There have been so many incredible topics that have been discussed in this course that it was hard for me to pick one. Do I explore mobile apps? I bank on my phone now, it only makes sense to me that each city should have a mobile app that discusses bus routes, where you can pay your water bill and an event calendar you can download to the calendar on the phone. Do I look in development of city websites and critiquing the look and outline of them?

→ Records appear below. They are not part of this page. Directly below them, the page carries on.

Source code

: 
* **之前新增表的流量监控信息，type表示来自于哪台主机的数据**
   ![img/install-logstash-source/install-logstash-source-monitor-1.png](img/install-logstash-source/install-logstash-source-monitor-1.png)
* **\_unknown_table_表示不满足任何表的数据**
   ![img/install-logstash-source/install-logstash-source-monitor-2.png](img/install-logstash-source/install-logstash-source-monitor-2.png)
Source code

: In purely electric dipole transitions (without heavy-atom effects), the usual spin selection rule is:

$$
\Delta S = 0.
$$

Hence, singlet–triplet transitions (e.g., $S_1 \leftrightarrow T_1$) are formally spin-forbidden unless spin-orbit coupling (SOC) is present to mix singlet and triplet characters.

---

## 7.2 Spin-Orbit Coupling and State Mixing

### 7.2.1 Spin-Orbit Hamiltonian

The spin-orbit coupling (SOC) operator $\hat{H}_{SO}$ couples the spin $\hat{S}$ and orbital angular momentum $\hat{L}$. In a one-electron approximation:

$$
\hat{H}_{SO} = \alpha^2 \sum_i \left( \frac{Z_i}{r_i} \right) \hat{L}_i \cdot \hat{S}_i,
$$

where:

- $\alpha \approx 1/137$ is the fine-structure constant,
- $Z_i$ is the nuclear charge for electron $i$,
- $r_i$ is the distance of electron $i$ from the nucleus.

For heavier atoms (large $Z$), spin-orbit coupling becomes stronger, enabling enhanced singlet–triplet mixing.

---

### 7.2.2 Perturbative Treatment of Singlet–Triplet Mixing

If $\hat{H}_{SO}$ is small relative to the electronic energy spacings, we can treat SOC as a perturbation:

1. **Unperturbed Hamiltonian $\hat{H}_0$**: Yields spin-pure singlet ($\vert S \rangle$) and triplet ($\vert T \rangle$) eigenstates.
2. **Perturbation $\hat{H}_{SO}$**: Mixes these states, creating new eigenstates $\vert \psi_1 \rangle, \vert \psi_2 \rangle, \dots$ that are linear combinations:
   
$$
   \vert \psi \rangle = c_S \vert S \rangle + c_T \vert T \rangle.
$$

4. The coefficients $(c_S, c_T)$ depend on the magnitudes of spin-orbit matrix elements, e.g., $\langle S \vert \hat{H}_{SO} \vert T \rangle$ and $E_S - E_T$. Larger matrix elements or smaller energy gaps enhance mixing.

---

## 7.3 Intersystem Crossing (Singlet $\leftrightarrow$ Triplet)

Finally, I realized it needed to deal with implementing social media into government and discussing effective ways to use it. Two of the optional readings (this one and this one) are what fully cemented my decision, but much of the required reading helped tip it in that direction as well. In Open Government (which I found to fantastic and once this course is over I will be reading the rest of it), there were a few chapters that highlighted applying social media strategies. One of the more interesting ones overviewed Tweet Congress. On Twitter, the two founders stated, “many saw it as an opportunity to get their message out to constituents, unfiltered by old media” (Netherland and McCroskey). In Chapter 9 of Open Government, Sifry stated “At least 58 agencies have official Twitter accounts (those were the ones the White House was following from its official Twitter account).”They are implying social media is a more effective way to share news than newspapers and television stations.
Is this true? We have seen several politicians use Twitter to the extent that Twitter updates and Facebook posts are reported on by the news. I will be looking at the value of social media sites in regards to politicians and agencies.
Another area I will explore in regards to social media is using these platforms to encourage citizen participation. People like to talk online whether it be commenting on a news article, interacting on a message board or posting a status update. According to the Preface of Open Government, “Participation means true engagement with citizens in the business of government and actual collaboration with citizens in the design of government programs.”
President Obama has understood the importance of participation early on, as Sifry states, “These are the words of someone who clearly understands the power and wisdom of a crowd and the axiom that all of us are smarter than any one of us.”
We have reached the point where we can use the web to interact with our city. According to Worley, “residents can communicate with a centrally managed service request system, learn about community events and employment opportunities, acquire city governing body agendas and minutes, while separate business websites offer relevant information concerning the local economic and fiscal environment” (p. 5). The cities have all of this on their websites but I feel if they could correctly learn the best practices in social media, they would be much more successful in encouraging engagement amongst their citizens. Jaeger stated, “Consistent Web site accessibility in federal e-government remains a goal rather than a reality” (p. 185), what if we could make this consistency come through social media? That is what I am going to look into for my topic, what are the best social media practices the government can use.
Note: I realize my topic at the moment is pretty broad and I may need to narrow it down.